A document that provides more of the advantages of shared objects, but written for Solaris (by Greg Nakhimovsky of happy memory), is at http://developers.sun.com/solaris/articles/linker_mapfiles.html
I hope this helps.

The merits of this answer will depend on why you're using static libraries. If it's to allow the linker to drop unused objects later then I have little to add. If it's for the purpose of organisation - minimising the number of objects that have to be passed around to link applications - this extension of Employed Russian's answer may be of use.
At compile time, the visibility of all symbols within a compilation unit can be set using:
-fvisibility=hidden
-fvisibility=default
This implies one can compile a single file "interface.c" with default visibility and a larger number of implementation files with hidden visibility, without annotating the source. A relocatable link will then produce a single object file where the non-api functions are "hidden":
ld -r interface.o implementation0.o implementation1.o -o relocatable.o
The combined object file can now be subjected to objcopy:
objcopy --localize-hidden relocatable.o mylibrary.o
Thus we have a single object file "library" or "module" which exposes only the intended API.
The above strategy interacts moderately well with link time optimisation. Compile with -flto and perform the relocatable link by passing -r to the linker via the compiler:
gcc -fuse-linker-plugin -flto -nostdlib -Wl,-r {objects} -o relocatable.o
Use objcopy to localise the hidden symbols as before, then call the linker a final time to strip the local symbols and whatever other dead code it can find in the post-lto object. Sadly, relocatable.o is unlikely to have retained any lto related information:
gcc -nostdlib -Wl,-r,--discard-all relocatable.o mylibrary.o
Current implementations of lto appear to be active during the relocatable link stage. With lto on, the hidden=>local symbols were stripped by the final relocatable link. Without lto, the hidden=>local symbols survived the final relocatable link.
Future implementations of lto seem likely to preserve the required metadata through the relocatable link stage, but at present the outcome of the relocatable link appears to be a plain old object file.

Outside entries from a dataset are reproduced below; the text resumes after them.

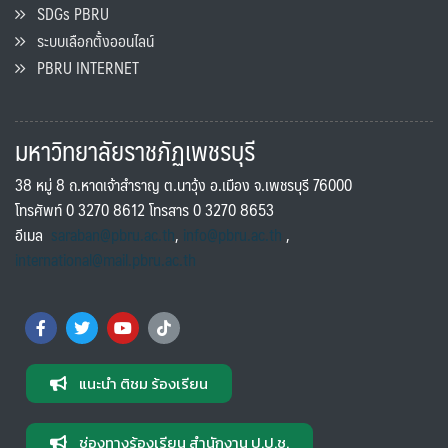
SDGs PBRU
ระบบเลือกตั้งออนไลน์
PBRU INTERNET
มหาวิทยาลัยราชภัฏเพชรบุรี
38 หมู่ 8 ถ.หาดเจ้าสำราญ ต.นาวุ้ง อ.เมือง จ.เพชรบุรี 76000
โทรศัพท์ 0 3270 8612 โทรสาร 0 3270 8653
อีเมล
saraban@pbru.ac.th
,
info@pbru.ac.th
,
international@mail.pbru.ac.th
แนะนำ ติชม ร้องเรียน
ช่องทางร้องเรียน สำนักงาน ป.ป.ช.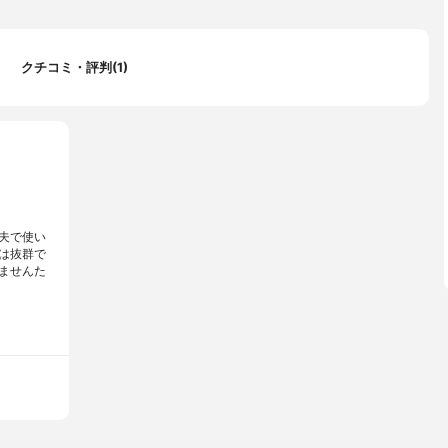
クチコミ・評判(1)
夫で使い
は抜群で
ませんた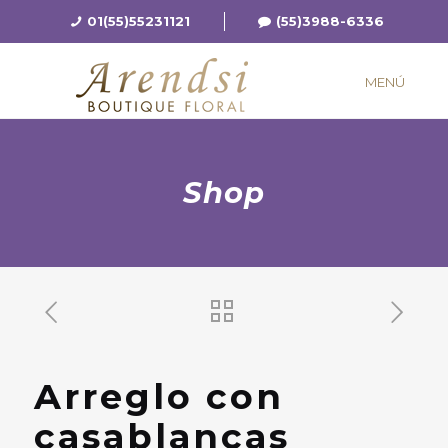
01(55)55231121
(55)3988-6336
MENÚ
Shop
Arreglo con
casablancas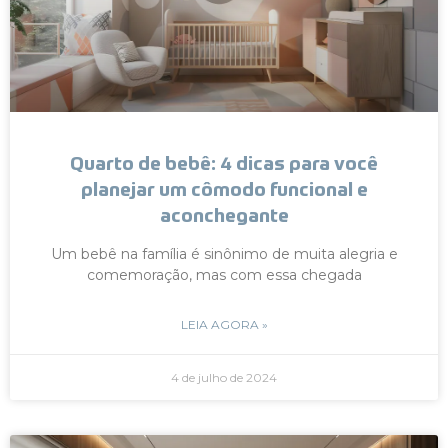
Quarto de bebê: 4 dicas para você
planejar um cômodo funcional e
aconchegante
Um bebê na família é sinônimo de muita alegria e
comemoração, mas com essa chegada
LEIA AGORA »
4 de julho de 2024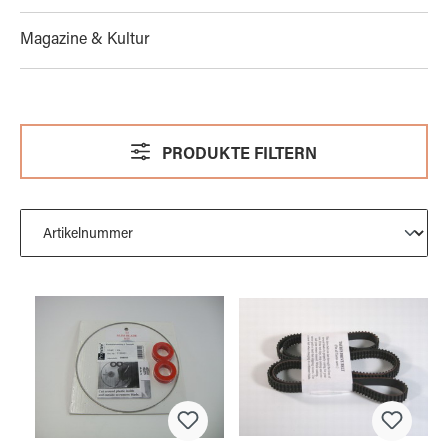
Magazine & Kultur
PRODUKTE FILTERN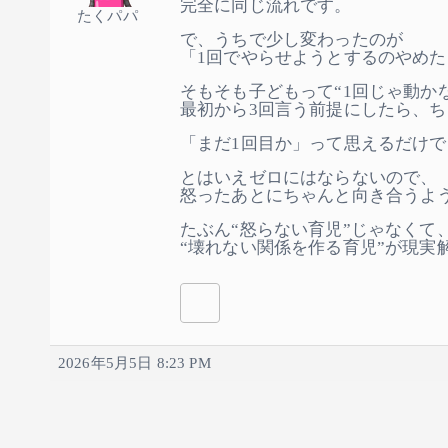
完全に同じ流れです。
たくパパ
で、うちで少し変わったのが
「1回でやらせようとするのやめ
そもそも子どもって“1回じゃ動か
最初から3回言う前提にしたら、
「まだ1回目か」って思えるだけ
とはいえゼロにはならないので、
怒ったあとにちゃんと向き合うよ
たぶん“怒らない育児”じゃなくて
“壊れない関係を作る育児”が現実
2026年5月5日 8:23 PM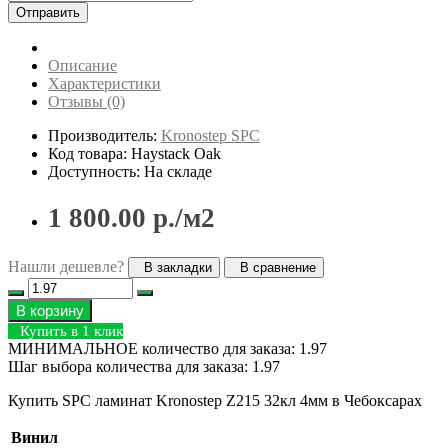
Отправить
Описание
Характеристики
Отзывы (0)
Производитель:
Kronostep SPC
Код товара: Haystack Oak
Доступность: На складе
1 800.00 р./м2
Нашли дешевле?
В закладки
В сравнение
В корзину
Купить в 1 клик
МИНИМАЛЬНОЕ количество для заказа: 1.97
Шаг выбора количества для заказа: 1.97
Купить SPC ламинат Kronostep Z215 32кл 4мм в Чебоксарах
Винил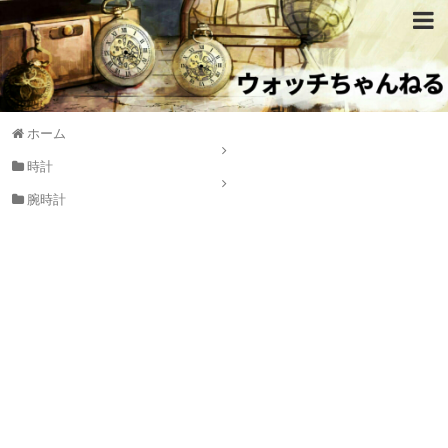
ホーム
時計
腕時計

This is a refinement of the answers from EmployedRussian and JonChesterfield, which may be helpful if you're generating both dynamic and static libraries.
Start with the standard mechanism for hiding symbols in DSOs (the dynamic version of your lib). Compile all files with -fvisibility=hidden. In the header file which defines your API, change the declarations of the classes and functions you want to make public:
#define DLL_PUBLIC __attribute__ ((visibility ("default")))
extern DLL_PUBLIC int my_api_func(int);
See here for details. This works for both C and C++. This is sufficient for DSOs, but you'll need to add these build steps for static libraries:
ld -r obj1.o obj2.o ... objn.o -o static1.o
objcopy --localize-hidden static1.o static2.o
ar -rcs mylib.a static2.o
The ar step is optional - you can just link against static2.o.

My way of doing it is to mark everything that is not to be exported with INTERNAL,
include guard all .h files, compile dev builds with -DINTERNAL= and compile release builds with a single .c file that includes all other library .c files with -DINTERNAL=static.